The data says it’s working. 96% of those connected with GRCCT report positive changes in their lives. As they grow, Justin and Nate believe other organizations will expand their imaginations about what counts as profit. They’ll understand that knowing your place and knowing your people create genuine returns on investment. They’ll see a city overflowing with opportunities for transformation.
Justin gives us a memorable example of this mindset in action. “We had one guy who did decent work, but never showed up,” he tells us. When they followed up with him, he described several family constraints on his time–as well as a desire to be his own boss.
Most employers wouldn’t dream of handing a business over to someone who didn’t show up for work. But Justin saw a man with an entrepreneurial heart.
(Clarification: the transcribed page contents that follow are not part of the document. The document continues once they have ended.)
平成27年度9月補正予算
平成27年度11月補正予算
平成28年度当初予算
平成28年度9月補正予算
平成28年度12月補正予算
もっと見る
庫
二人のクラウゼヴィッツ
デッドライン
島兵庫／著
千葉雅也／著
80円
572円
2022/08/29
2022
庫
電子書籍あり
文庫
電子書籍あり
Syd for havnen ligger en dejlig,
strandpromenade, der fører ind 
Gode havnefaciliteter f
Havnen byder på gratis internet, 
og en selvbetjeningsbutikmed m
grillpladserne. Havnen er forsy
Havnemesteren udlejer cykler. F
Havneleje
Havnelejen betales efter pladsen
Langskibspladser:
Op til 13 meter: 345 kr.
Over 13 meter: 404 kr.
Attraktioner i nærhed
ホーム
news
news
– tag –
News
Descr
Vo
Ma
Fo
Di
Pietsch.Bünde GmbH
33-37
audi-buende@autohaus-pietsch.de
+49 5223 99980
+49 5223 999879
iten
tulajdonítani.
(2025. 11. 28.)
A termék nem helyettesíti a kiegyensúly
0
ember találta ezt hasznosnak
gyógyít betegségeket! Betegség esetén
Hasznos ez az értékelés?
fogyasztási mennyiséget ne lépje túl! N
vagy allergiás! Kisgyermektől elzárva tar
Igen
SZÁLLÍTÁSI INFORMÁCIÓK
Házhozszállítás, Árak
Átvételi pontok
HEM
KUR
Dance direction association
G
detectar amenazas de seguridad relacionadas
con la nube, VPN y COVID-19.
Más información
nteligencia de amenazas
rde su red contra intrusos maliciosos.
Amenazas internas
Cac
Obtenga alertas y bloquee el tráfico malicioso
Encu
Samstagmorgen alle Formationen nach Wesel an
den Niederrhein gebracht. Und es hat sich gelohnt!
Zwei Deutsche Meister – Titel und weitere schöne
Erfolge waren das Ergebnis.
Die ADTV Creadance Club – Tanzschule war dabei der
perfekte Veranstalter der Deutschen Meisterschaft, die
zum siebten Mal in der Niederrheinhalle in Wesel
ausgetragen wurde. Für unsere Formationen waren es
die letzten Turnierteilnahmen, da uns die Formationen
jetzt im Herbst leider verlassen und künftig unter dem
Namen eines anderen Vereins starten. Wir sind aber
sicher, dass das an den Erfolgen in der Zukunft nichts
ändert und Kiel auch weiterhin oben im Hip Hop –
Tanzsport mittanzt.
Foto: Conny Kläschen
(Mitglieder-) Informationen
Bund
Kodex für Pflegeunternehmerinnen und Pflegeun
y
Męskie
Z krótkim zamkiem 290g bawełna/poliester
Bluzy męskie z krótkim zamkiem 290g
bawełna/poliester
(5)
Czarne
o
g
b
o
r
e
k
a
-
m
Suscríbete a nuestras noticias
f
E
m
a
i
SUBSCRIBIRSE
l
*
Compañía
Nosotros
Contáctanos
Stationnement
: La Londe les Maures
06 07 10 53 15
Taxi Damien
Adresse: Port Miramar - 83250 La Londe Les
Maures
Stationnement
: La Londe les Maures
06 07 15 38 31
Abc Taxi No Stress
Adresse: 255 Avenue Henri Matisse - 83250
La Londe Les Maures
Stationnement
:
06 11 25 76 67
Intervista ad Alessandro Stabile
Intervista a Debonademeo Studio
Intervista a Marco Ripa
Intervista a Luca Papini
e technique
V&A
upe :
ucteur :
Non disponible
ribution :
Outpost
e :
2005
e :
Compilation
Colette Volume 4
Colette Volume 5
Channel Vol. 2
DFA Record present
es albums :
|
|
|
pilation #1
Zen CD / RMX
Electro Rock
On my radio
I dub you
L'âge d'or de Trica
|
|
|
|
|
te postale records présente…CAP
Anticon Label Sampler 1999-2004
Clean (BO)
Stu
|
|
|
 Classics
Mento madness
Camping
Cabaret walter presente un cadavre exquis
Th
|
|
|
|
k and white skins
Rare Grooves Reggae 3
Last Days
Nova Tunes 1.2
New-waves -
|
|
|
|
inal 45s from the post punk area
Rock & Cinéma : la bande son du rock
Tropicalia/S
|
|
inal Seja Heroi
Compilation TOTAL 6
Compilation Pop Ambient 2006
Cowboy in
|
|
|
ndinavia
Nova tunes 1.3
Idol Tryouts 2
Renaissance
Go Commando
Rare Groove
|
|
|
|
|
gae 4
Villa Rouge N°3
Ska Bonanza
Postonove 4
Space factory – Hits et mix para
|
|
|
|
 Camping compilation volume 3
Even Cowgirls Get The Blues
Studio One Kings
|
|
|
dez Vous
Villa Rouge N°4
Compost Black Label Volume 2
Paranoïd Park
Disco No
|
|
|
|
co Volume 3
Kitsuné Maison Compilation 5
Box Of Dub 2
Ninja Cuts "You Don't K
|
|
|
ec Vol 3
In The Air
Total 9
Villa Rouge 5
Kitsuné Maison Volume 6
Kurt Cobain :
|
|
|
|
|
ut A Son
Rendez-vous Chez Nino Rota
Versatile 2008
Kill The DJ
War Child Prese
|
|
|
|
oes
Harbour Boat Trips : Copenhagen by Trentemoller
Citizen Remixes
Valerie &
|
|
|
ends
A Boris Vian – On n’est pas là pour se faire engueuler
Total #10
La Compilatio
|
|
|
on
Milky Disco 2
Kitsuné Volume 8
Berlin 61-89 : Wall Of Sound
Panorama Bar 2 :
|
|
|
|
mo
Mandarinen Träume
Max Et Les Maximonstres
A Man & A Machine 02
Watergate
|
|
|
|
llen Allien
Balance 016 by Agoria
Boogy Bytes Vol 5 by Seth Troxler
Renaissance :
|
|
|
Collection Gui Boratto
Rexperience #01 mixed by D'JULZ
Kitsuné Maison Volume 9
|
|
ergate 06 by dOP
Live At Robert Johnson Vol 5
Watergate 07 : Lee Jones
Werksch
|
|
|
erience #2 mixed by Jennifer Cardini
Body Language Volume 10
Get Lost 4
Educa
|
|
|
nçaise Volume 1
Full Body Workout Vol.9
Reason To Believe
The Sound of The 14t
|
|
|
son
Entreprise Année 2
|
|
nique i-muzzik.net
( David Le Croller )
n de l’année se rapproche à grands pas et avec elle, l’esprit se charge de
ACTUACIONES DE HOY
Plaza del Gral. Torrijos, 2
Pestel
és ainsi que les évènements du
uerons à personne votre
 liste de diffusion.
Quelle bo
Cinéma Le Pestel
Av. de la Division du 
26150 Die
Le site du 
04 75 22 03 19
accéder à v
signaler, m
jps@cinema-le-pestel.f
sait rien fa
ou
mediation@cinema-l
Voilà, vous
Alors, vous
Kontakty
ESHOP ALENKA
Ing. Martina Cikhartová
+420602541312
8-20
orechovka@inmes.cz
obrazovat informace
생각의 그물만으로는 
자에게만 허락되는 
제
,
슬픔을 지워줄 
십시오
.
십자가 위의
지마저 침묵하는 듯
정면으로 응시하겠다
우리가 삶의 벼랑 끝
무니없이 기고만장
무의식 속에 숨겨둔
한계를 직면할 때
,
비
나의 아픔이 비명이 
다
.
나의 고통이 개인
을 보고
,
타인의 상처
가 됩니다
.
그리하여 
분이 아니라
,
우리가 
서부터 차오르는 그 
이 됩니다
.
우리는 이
He asked what the man would do if he could set his own hours.
Today, that man is self-employed. “He’s one of our best guys,” Justin says.
During our visit, one of Justin’s colleagues looks at him and says, “After I moved here, you were the first person who invited me over to break bread with you.” It’s a one-sentence story that tells the entire story of GRCCT. Behind the models and metrics are people like Justin and Nate who see more opportunities than most, because they see people as people and teach others to do the same.
This is where the fire of change starts: in seeing our neighbors for who they are, not who we wish they were. Seeing our communities not over partisan lines, but as places where everyone belongs.
“What are the outcomes of a city that’s been healed?” Nate asks.
The crew at GRCCT seem well on their way to finding out.